The problem:
Can you print every line of text in the rows below, word for word, leaving out the pictures?
## BEGIN Provided records
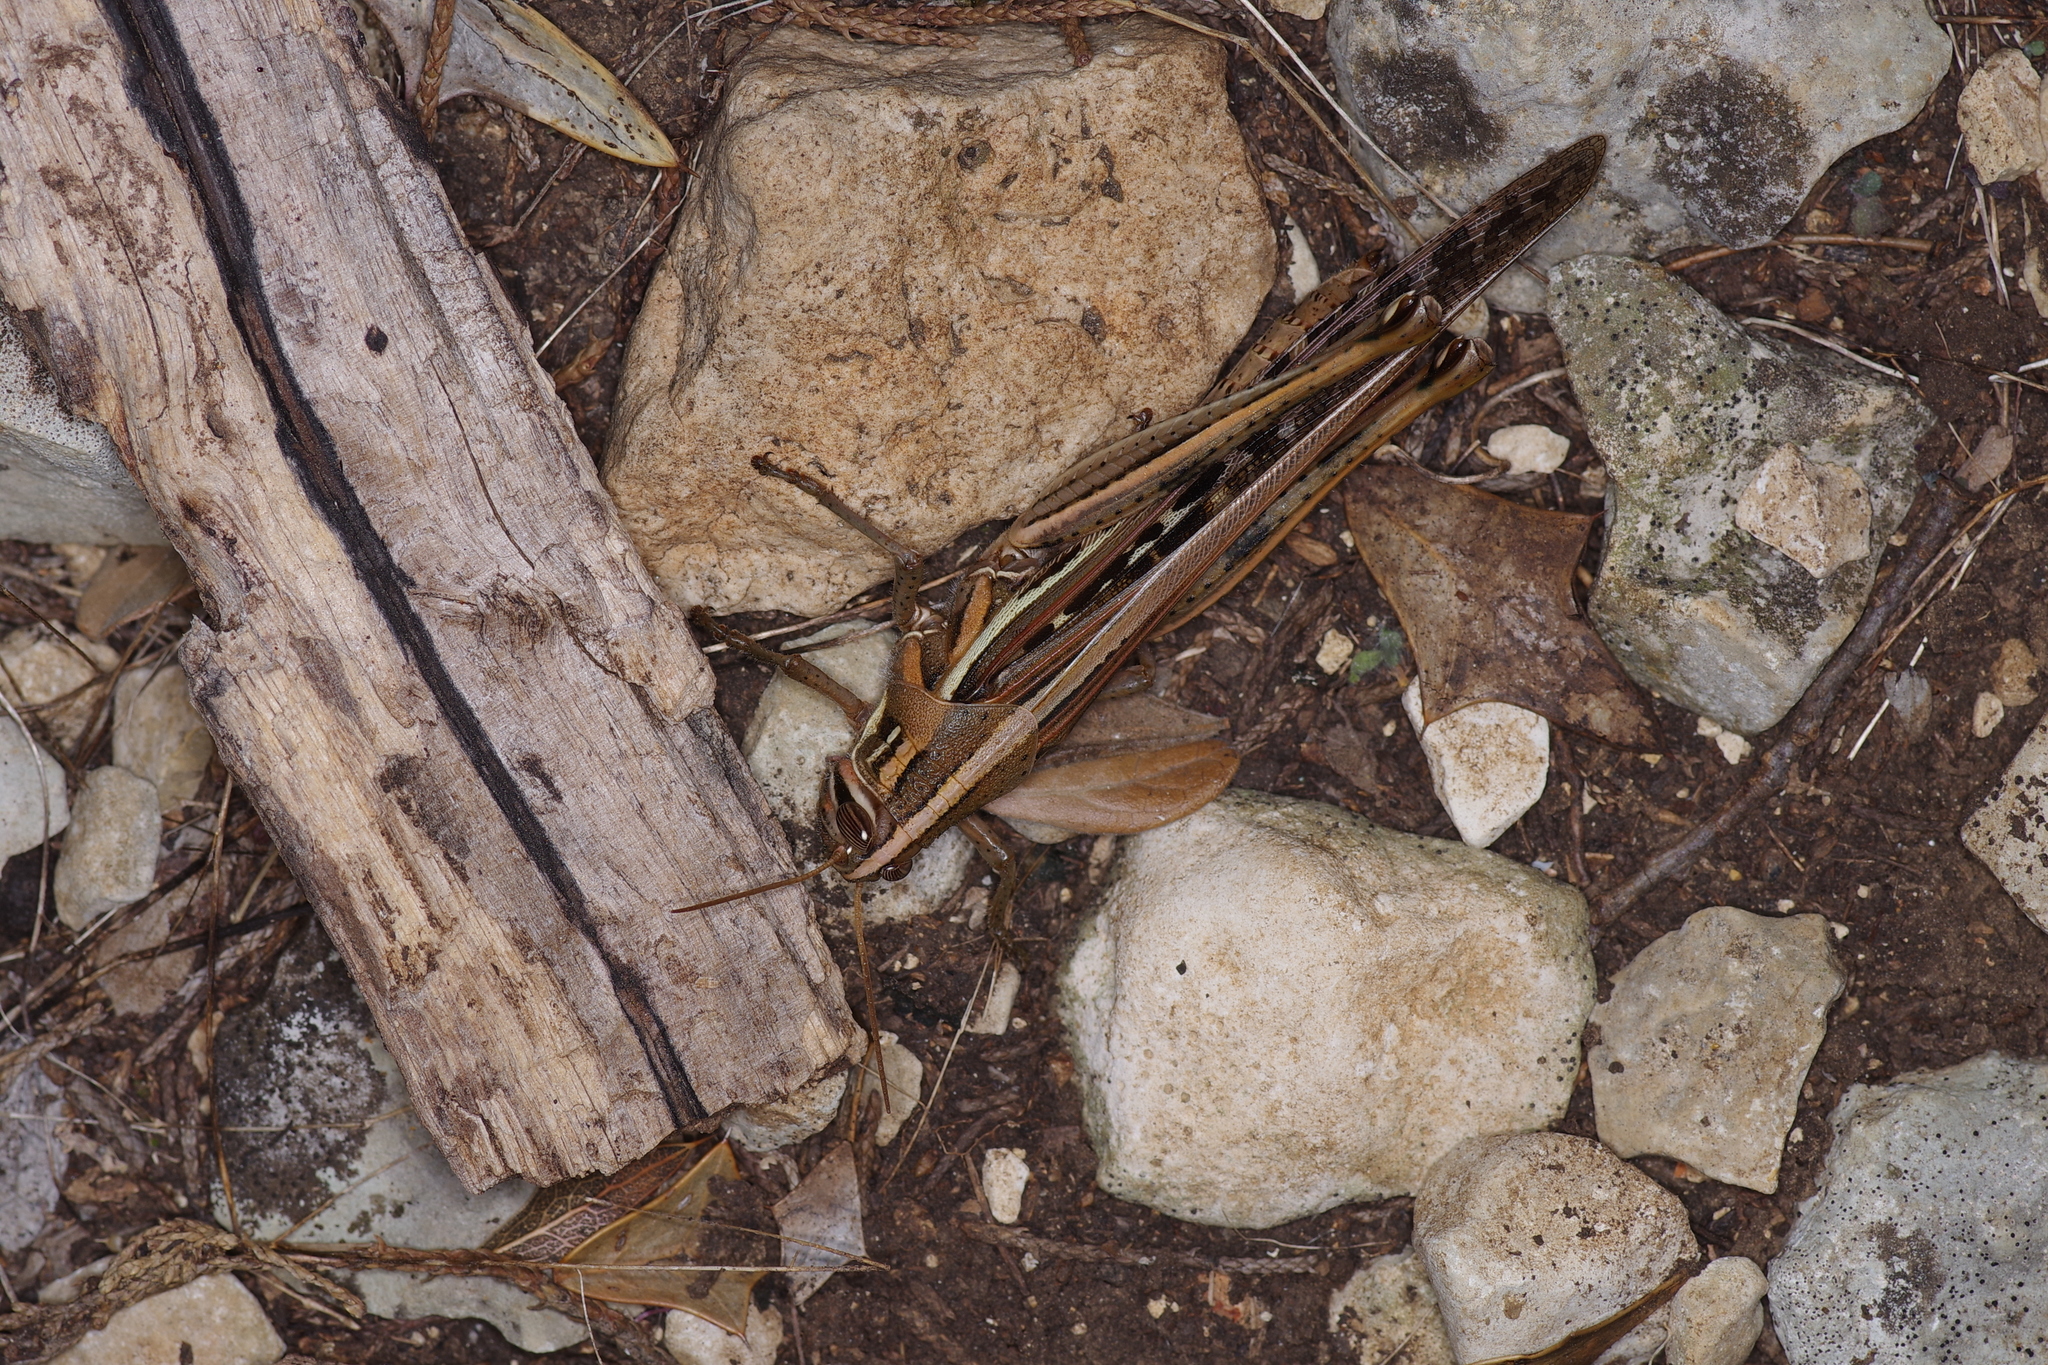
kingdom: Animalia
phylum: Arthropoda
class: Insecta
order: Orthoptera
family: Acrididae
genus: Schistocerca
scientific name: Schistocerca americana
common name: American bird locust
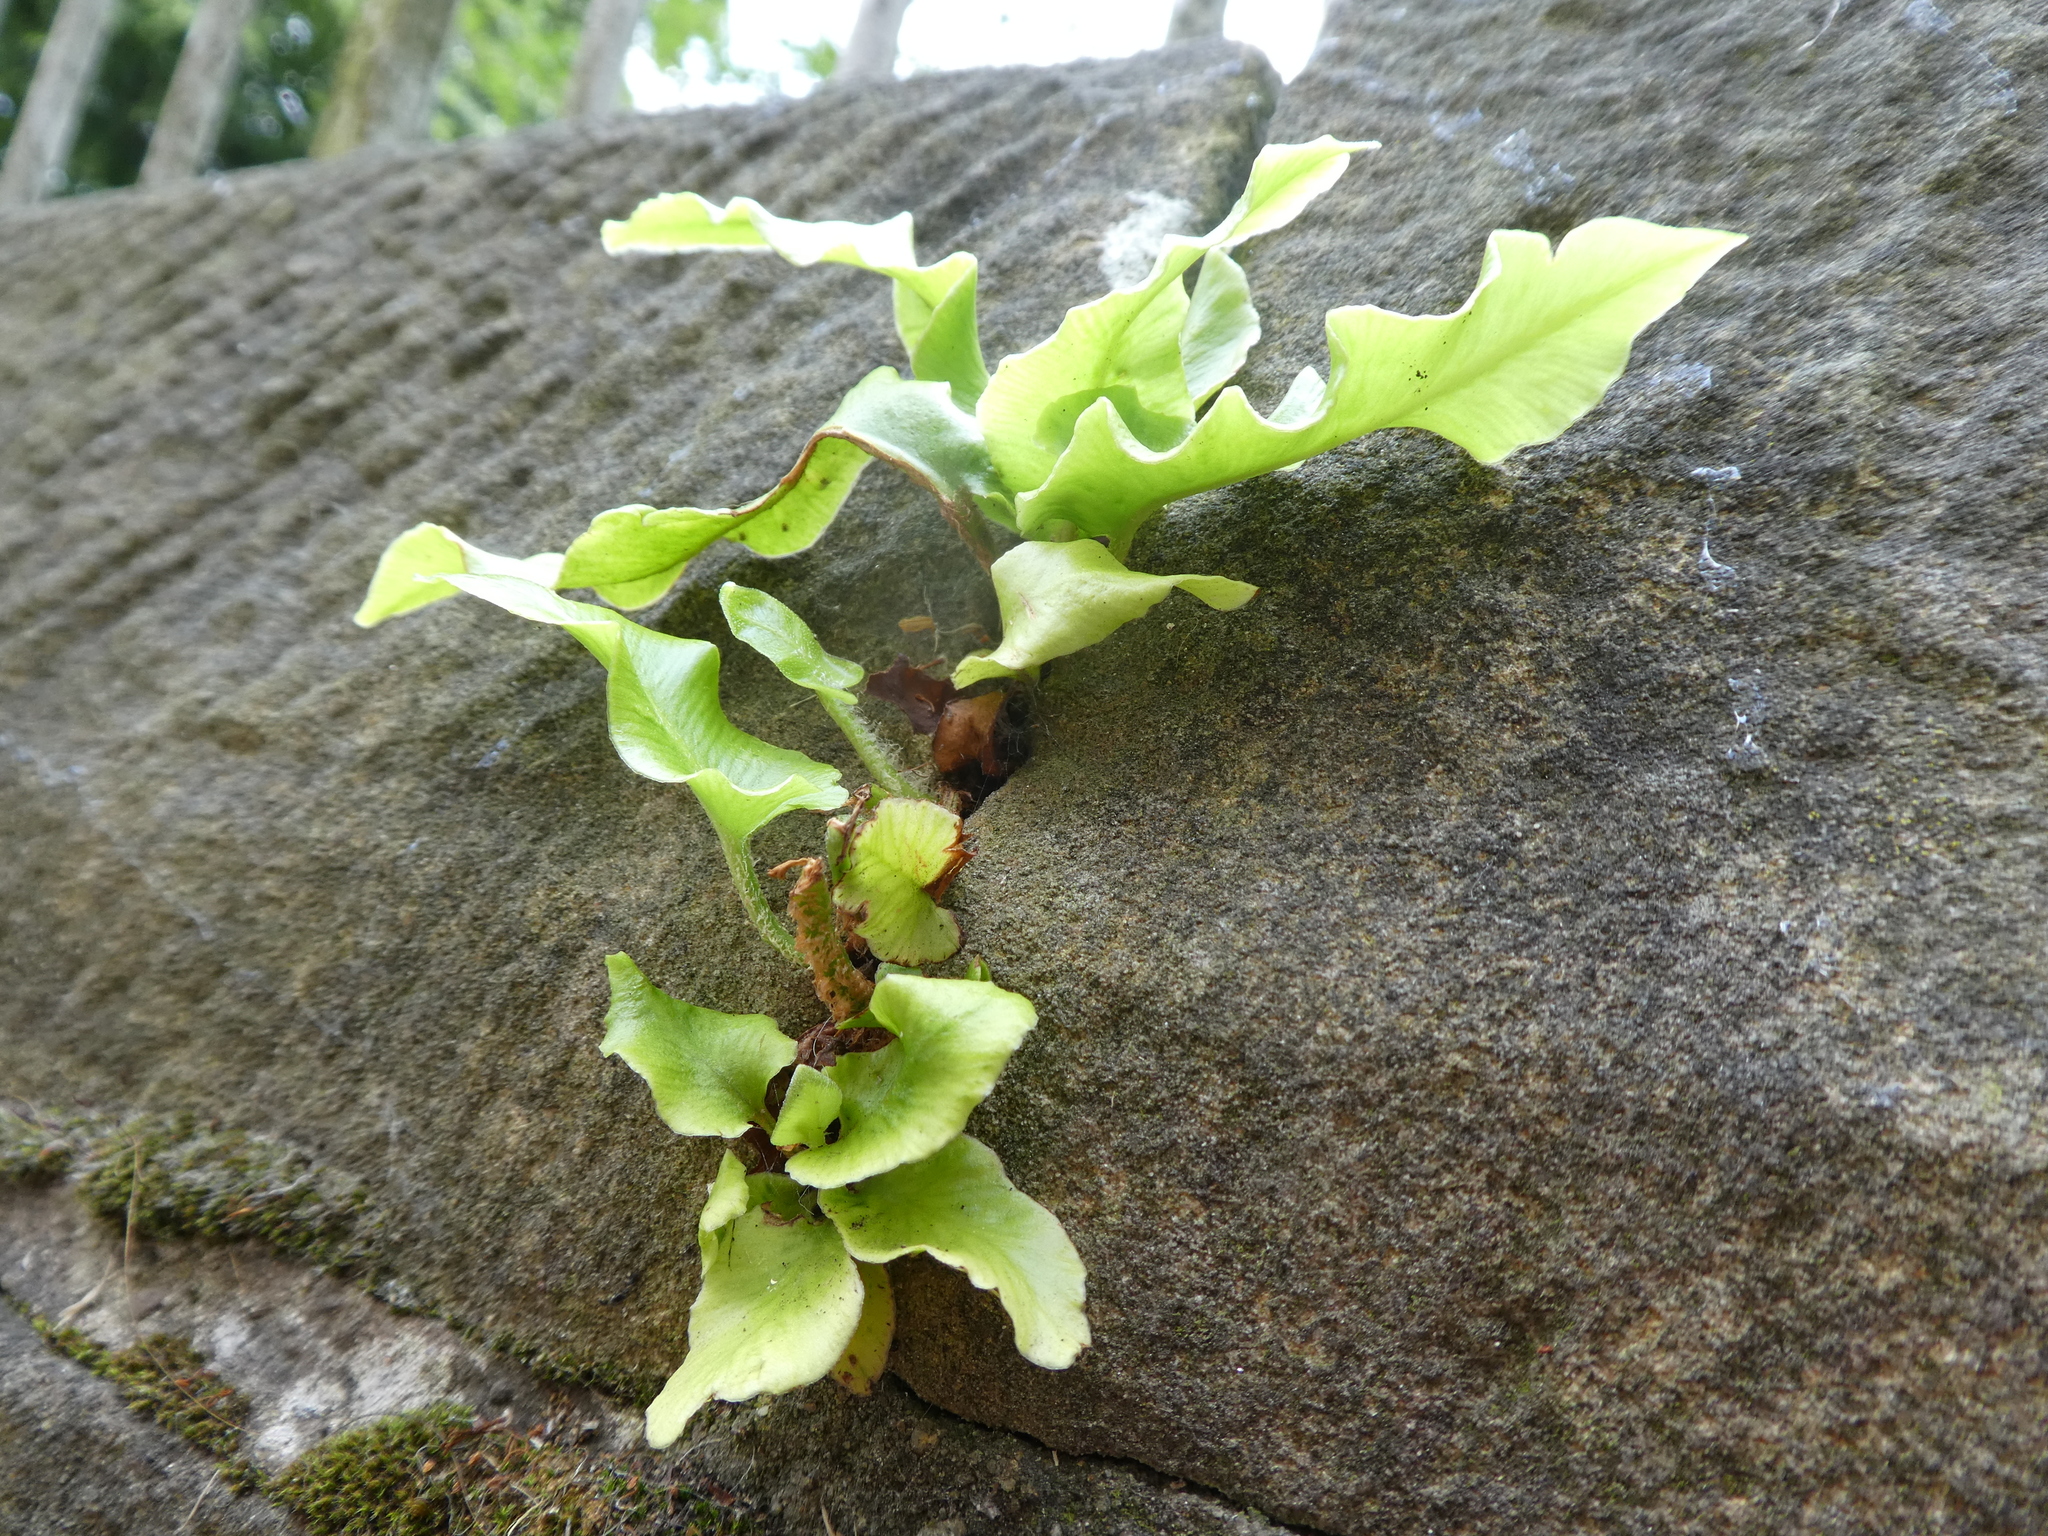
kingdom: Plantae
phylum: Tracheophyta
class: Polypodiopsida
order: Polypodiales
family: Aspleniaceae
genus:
## END Provided records
Correct result:
kingdom: Animalia
phylum: Arthropoda
class: Insecta
order: Orthoptera
family: Acrididae
genus: Schistocerca
scientific name: Schistocerca americana
common name: American bird locust
kingdom: Plantae
phylum: Tracheophyta
class: Polypodiopsida
order: Polypodiales
family: Aspleniaceae
genus:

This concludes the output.